Other advertisers, however, are not legitimate, will spam you, sell your email address to spammers, and if you hand over your credit card, will charge you for products and services that you unknowingly agreed to purchase but did not notice since you did not read the fine print. If you have played a game on Facebook in the last year where you signed up for an offer to get points, and now you are getting tons of spam, this is probably why.

It’s estimated that up to one third of Zynga’s revenues are generated through paid advertising and offers (though I think the number is actually much less). I do think it’s fair to say that for a sizeable number of social games companies, up to half of all revenues are generated from such scammy offers.

Zynga’s response was quick and brilliant: They immediately announced they would not take such scammy offers for their games in the future, thereby taking the high road.

Unfortunately, a video then surfaced where Zynga’s CEO told students at the University of California at Berkeley that he “did every horrible thing in the book to get revenues,” purposely funding his company in the beginning by taking scammy offers. (The video is here. Warning: there are expletives).

Saved entries
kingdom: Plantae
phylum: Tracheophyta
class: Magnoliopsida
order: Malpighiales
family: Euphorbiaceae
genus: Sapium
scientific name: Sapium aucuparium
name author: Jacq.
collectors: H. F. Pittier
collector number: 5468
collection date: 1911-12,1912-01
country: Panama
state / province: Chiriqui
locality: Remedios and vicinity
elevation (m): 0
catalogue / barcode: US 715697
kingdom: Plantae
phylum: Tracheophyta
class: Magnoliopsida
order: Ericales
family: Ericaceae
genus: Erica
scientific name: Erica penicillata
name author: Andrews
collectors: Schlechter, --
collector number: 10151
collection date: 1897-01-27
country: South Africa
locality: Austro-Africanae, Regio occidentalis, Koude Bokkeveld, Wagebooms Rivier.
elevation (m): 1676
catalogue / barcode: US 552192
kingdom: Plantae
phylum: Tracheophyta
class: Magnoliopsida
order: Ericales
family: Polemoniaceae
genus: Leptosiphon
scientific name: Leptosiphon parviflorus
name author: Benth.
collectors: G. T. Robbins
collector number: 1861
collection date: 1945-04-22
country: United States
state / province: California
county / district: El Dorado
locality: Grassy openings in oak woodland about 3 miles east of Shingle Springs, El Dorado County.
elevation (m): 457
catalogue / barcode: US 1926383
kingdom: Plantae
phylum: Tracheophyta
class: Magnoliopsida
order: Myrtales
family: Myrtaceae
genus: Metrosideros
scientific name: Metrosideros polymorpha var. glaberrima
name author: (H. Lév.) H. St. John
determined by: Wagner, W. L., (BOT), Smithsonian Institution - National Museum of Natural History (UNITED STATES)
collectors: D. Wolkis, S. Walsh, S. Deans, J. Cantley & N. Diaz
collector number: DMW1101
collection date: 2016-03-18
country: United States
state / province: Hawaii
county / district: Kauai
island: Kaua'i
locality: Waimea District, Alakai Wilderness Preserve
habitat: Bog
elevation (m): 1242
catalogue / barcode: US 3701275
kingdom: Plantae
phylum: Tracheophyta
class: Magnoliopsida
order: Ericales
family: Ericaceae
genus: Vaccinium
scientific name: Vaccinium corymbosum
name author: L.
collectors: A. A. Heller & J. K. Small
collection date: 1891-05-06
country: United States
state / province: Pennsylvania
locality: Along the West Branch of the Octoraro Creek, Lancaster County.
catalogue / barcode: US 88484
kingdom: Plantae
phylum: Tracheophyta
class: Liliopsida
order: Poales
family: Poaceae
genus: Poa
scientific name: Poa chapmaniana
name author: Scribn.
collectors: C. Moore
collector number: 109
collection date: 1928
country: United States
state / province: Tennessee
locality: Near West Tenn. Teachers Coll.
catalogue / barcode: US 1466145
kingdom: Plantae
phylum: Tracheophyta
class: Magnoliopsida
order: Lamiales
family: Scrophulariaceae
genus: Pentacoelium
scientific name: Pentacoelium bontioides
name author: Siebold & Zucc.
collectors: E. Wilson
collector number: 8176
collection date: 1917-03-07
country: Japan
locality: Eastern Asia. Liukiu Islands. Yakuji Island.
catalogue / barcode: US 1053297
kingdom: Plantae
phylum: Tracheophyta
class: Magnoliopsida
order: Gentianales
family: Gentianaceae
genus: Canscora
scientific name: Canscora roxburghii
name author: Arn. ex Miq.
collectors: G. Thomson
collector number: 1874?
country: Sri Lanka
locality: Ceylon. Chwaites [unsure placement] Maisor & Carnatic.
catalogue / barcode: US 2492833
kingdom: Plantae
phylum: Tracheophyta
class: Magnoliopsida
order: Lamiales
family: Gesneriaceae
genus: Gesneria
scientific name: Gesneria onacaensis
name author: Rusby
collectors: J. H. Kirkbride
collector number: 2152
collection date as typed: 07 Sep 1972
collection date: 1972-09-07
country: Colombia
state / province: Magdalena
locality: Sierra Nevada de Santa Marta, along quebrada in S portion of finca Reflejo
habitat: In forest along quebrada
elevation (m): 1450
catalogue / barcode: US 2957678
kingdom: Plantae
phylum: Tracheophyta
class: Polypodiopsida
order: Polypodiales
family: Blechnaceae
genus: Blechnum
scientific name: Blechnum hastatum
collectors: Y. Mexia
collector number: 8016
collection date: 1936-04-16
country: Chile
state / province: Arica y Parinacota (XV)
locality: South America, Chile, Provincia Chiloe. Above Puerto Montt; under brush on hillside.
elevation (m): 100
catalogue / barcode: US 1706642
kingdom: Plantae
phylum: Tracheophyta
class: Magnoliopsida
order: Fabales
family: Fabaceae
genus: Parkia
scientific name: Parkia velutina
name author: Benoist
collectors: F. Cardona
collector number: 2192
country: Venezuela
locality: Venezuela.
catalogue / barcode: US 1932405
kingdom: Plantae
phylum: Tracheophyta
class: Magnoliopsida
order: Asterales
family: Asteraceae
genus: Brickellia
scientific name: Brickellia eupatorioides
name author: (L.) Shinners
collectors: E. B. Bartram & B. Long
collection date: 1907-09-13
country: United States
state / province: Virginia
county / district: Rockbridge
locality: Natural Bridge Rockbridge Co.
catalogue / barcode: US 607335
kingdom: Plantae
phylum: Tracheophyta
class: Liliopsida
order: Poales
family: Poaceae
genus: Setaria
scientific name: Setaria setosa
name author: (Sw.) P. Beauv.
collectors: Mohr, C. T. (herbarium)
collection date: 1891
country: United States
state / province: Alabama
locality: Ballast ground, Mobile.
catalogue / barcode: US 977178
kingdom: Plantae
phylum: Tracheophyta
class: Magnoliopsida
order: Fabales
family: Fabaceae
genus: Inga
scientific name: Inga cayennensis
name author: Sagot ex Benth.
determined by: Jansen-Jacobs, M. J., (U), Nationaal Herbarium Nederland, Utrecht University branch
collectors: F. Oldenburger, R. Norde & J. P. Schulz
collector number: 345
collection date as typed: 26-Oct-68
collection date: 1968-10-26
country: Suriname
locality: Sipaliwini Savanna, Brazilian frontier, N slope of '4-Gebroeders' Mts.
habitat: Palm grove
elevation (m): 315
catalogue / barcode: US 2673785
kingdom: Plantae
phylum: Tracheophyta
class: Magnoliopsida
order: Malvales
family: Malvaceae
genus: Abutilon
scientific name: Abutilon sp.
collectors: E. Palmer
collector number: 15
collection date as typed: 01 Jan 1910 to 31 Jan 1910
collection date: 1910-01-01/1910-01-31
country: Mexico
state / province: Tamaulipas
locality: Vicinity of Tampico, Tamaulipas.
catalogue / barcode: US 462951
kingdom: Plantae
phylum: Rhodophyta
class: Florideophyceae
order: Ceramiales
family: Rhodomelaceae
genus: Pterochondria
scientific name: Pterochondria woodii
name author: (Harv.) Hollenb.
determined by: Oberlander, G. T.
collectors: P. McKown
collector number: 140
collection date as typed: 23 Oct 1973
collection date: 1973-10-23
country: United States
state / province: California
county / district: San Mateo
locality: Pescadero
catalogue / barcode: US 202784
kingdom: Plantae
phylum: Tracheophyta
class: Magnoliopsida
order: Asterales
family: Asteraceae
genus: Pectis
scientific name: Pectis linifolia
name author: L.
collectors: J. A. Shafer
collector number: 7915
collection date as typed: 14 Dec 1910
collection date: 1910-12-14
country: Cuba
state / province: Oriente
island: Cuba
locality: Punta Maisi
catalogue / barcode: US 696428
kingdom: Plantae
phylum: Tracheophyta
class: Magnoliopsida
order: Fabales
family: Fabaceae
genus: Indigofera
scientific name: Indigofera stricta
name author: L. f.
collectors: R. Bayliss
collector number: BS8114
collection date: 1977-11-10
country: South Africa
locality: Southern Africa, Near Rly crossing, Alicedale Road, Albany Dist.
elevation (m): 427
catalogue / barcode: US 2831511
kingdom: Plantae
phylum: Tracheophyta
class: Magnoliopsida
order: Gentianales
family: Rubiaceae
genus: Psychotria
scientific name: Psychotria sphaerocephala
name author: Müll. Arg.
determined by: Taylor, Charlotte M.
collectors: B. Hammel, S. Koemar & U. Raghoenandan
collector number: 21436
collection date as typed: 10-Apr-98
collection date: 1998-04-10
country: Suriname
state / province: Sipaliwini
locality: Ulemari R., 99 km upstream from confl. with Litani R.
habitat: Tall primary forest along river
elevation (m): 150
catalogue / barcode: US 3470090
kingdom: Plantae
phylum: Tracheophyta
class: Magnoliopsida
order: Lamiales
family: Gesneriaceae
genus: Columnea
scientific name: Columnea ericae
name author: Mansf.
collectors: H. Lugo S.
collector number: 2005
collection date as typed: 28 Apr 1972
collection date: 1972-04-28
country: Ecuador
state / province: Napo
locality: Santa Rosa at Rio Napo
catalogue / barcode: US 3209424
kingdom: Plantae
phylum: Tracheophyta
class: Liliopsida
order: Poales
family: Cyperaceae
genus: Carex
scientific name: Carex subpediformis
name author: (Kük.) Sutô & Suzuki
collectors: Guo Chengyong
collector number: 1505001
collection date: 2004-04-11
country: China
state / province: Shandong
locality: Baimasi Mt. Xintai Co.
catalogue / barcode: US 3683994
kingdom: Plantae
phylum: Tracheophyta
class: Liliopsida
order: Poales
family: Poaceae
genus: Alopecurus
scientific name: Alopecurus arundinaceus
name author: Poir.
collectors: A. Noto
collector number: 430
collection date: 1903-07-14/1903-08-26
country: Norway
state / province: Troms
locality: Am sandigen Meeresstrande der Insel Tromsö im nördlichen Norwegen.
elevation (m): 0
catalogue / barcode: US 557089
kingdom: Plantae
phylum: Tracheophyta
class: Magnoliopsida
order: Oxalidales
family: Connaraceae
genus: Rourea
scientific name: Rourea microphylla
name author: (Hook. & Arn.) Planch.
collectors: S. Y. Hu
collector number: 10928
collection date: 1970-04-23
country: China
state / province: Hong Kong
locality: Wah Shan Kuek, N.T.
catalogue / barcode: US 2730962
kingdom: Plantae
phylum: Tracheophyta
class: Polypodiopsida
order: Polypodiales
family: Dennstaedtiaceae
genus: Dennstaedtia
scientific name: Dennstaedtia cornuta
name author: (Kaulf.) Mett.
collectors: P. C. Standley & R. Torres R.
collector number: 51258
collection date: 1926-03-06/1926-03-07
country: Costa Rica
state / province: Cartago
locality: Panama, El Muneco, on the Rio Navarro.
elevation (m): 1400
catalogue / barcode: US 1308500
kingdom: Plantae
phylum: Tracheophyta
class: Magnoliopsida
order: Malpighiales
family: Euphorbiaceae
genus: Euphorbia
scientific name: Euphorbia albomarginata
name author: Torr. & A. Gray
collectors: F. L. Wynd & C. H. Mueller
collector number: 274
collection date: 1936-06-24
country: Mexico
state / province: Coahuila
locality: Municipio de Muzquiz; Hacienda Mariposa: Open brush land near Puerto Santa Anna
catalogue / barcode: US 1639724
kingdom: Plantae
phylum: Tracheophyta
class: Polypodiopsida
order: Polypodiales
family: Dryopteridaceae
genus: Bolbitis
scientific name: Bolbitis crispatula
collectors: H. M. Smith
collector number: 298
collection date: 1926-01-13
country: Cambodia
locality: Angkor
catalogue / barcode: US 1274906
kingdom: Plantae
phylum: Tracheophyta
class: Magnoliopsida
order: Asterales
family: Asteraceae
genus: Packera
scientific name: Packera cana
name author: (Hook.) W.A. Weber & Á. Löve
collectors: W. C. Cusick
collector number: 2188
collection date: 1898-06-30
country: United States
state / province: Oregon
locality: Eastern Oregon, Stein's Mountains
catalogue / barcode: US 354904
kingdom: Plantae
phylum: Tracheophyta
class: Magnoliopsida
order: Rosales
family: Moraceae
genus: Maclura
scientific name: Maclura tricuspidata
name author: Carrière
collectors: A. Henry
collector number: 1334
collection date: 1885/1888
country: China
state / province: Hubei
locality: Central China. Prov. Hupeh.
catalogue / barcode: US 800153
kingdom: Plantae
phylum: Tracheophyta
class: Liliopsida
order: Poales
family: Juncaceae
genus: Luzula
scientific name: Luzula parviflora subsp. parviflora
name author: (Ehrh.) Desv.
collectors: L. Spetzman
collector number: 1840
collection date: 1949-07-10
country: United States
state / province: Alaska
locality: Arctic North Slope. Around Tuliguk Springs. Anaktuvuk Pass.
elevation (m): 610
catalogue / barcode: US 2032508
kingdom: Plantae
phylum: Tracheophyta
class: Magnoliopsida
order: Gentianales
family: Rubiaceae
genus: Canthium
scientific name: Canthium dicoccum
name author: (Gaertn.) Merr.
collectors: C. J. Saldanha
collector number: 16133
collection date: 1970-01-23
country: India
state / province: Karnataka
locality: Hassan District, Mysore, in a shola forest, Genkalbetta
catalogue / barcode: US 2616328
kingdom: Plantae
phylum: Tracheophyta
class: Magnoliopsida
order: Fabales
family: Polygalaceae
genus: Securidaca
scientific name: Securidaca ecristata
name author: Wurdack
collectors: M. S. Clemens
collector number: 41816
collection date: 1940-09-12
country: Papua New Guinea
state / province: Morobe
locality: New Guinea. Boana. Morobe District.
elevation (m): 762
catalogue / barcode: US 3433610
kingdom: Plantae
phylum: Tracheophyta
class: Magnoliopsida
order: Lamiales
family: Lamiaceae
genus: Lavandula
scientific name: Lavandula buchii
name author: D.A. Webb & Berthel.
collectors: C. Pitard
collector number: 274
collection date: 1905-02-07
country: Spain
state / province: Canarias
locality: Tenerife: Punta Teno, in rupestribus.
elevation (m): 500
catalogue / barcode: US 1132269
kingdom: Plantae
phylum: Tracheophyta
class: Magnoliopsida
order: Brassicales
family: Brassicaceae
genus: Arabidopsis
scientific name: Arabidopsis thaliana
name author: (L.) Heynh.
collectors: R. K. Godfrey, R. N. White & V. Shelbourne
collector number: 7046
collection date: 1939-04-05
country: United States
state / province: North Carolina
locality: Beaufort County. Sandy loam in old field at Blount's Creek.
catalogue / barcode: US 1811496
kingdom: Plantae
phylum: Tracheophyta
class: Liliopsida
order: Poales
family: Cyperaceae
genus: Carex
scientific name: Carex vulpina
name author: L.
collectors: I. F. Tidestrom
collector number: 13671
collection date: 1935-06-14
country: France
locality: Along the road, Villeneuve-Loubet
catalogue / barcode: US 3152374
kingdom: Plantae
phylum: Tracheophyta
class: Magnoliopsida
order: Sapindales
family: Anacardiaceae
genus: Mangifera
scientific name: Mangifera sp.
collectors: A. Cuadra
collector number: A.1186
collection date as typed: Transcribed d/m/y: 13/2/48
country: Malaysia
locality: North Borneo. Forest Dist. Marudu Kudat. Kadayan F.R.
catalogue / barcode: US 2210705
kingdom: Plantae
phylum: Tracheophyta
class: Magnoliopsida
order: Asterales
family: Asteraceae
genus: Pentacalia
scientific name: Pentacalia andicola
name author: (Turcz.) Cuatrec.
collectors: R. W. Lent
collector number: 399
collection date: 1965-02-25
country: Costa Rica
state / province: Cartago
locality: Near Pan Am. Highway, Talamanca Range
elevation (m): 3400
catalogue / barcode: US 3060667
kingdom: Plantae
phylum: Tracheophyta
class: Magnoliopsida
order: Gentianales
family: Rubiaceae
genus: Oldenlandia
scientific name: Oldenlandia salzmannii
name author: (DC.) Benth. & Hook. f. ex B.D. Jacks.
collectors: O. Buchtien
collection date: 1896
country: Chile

### [Your assignment]
Can you extract the stretch of the Zynga passage from "It’s estimated that" through "the high road.", word for word?

### [The completed task]
It’s estimated that up to one third of Zynga’s revenues are generated through paid advertising and offers (though I think the number is actually much less). I do think it’s fair to say that for a sizeable number of social games companies, up to half of all revenues are generated from such scammy offers.

Zynga’s response was quick and brilliant: They immediately announced they would not take such scammy offers for their games in the future, thereby taking the high road.